We stayed in the hall while we waited to be allocated to a shelter. Some of us put up partitions, hanging sheets and blankets from the roof to make makeshift rooms. So many people had lost their homes, but it was the children I felt for the most. The ones who had lost their parents or grandparents. There were so many of them, many of them
amagweja
[refugee children] who had already suffered during the xenophobic attacks four years ago. They had already seen too much.
One boy sticks in my mind. On that first night, I couldn’t sleep. The adrenaline still hadn’t left my body and I suppose I was still dealing with the after-effects of what I had seen that day. I stood up to stretch and I felt the weight of someone staring at me.

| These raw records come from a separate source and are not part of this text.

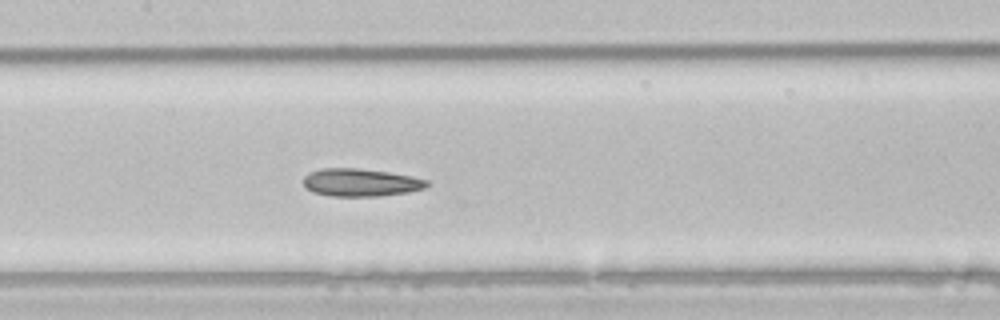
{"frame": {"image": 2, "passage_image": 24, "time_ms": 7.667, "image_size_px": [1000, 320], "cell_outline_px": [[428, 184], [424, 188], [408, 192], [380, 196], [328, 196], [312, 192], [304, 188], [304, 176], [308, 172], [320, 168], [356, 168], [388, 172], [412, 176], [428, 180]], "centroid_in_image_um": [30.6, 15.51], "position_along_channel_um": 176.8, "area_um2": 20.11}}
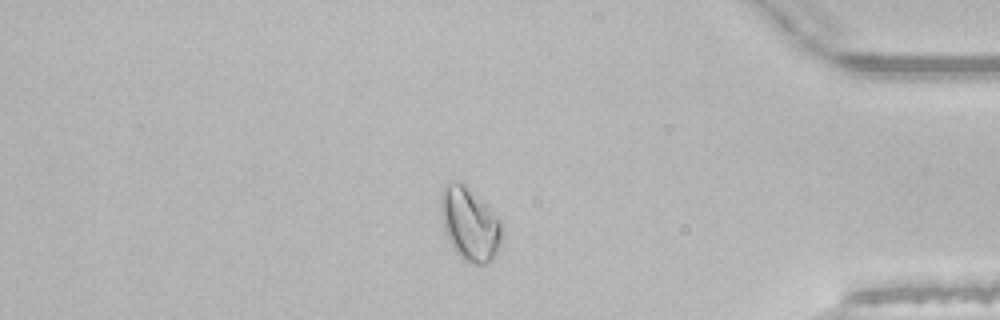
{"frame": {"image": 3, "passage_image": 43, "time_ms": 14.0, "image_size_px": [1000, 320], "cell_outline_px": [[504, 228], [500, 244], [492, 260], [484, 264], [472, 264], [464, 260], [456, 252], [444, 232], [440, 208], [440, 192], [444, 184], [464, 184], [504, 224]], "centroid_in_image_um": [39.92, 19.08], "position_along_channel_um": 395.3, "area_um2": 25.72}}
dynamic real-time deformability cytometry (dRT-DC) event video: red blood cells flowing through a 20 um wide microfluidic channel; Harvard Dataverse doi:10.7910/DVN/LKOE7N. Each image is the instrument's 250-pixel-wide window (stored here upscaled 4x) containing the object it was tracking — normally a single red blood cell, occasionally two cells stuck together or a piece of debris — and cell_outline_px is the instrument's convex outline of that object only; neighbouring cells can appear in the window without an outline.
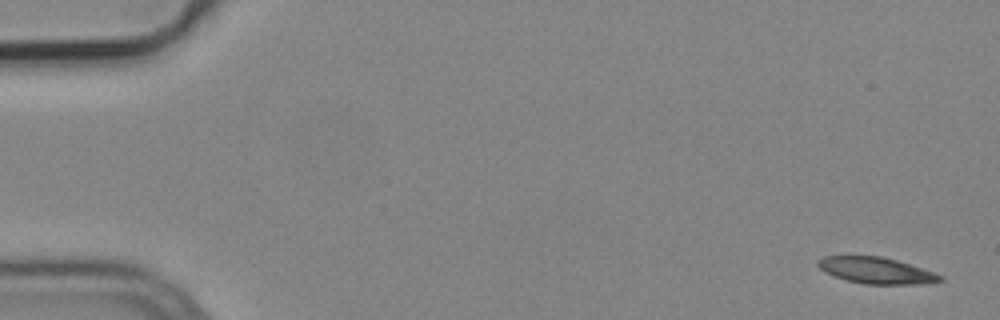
{"species": "common noctule bat (a hibernating species)", "species_latin": "Nyctalus noctula", "temperature_condition": "cold", "stored_images_in_passage": 5, "camera_frame_rate_fps": 3000, "um_per_image_px": 0.085, "animal": {"sex": "male", "body_mass_g": 19.2, "forearm_length_mm": 51.8}, "frame": {"image": 1, "passage_image": 1, "time_ms": 0.0, "image_size_px": [1000, 320], "cell_outline_px": [[944, 280], [924, 284], [864, 284], [848, 280], [824, 272], [816, 264], [816, 260], [824, 256], [880, 256], [896, 260], [944, 276]], "centroid_in_image_um": [74.46, 22.99], "position_along_channel_um": 10.5, "area_um2": 18.55}}
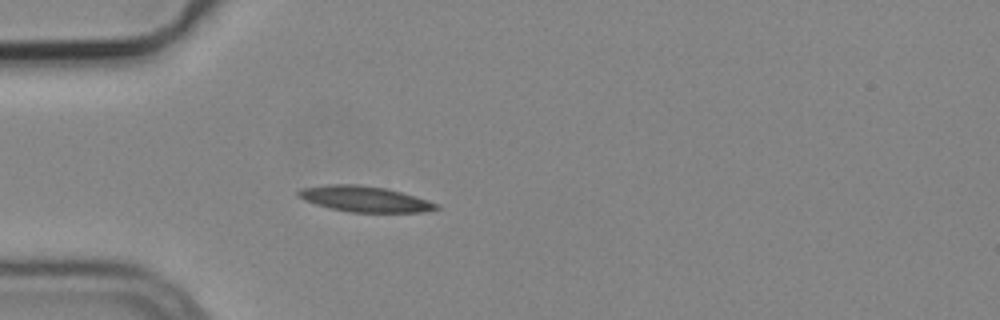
{"frame": {"image": 2, "passage_image": 5, "time_ms": 1.333, "image_size_px": [1000, 320], "cell_outline_px": [[440, 208], [424, 212], [348, 212], [328, 208], [304, 200], [296, 196], [296, 192], [300, 188], [328, 184], [356, 184], [388, 188], [428, 200], [440, 204]], "centroid_in_image_um": [30.98, 16.91], "position_along_channel_um": 54.0, "area_um2": 20.92}}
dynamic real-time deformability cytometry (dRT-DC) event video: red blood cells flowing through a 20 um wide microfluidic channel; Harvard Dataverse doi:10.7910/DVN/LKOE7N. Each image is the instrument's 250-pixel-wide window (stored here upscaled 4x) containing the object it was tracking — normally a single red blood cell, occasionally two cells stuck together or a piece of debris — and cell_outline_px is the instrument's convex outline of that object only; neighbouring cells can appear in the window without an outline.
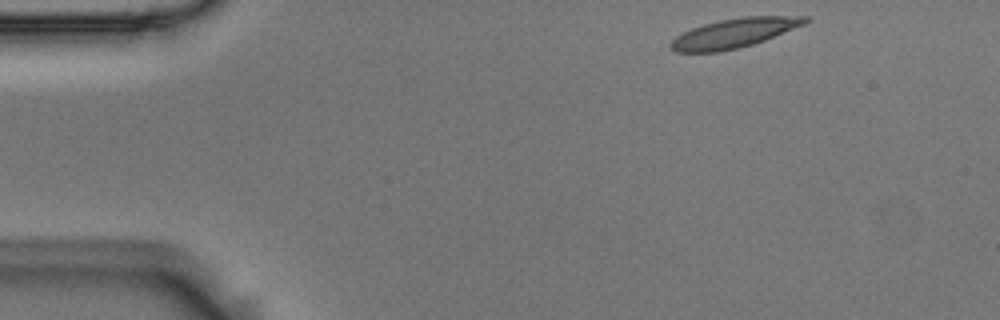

On a blanket next to where Busi, Susan and I were lying sat a boy. I’d barely noticed him before–I was too caught up in caring for Susan and queuing for food and water. Even in the dark I could see the pain and loneliness shining in his eyes. He was alone on his blanket; I could see no sign of a parent or a grandparent. I wondered why the welfare people had not taken him to the un accompanied children’s section.
I asked him where his mother was. He did not react. I sat next to him and took him in my arms. He leaned against me, but although he didn’t cry or sob, his body was like a dead weight. When I thought he was asleep, I laid him down and crept back to my blanket.
The next day, we heard we were to be moved to a hotel that was donating its rooms to those of us who had lost their homes. I looked around for the boy; I had some idea that perhaps he could come with us, but I couldn’t find him anywhere. We stayed in the hotel for two weeks, and when my sister was offered a job at a large bakery near to Masiphumele, I went to work with her. Again, I was lucky. It is much better than being a domestic. The bakery has a crèche and I can take Susan to work with me every morning.
Later, when all the Americans came out to South Africa to look for that fourth child, an investigator–a Xhosa man, not one of the bounty hunters from overseas–tracked me and Busi down and
asked us if we had seen a particular child in that hall where we were taken. He matched the description of the boy I had seen that first night, but I didn’t tell the man that I’d seen him. I’m not sure why. I think in my heart I knew it would be better for him if he wasn’t found. I could see that the investigator knew I was hiding something, but I still listened to the voice inside me that told me to keep quiet.
And… he may not have even been the boy they were looking for. There were many
intandane
[orphaned children], and the boy did not tell me his name.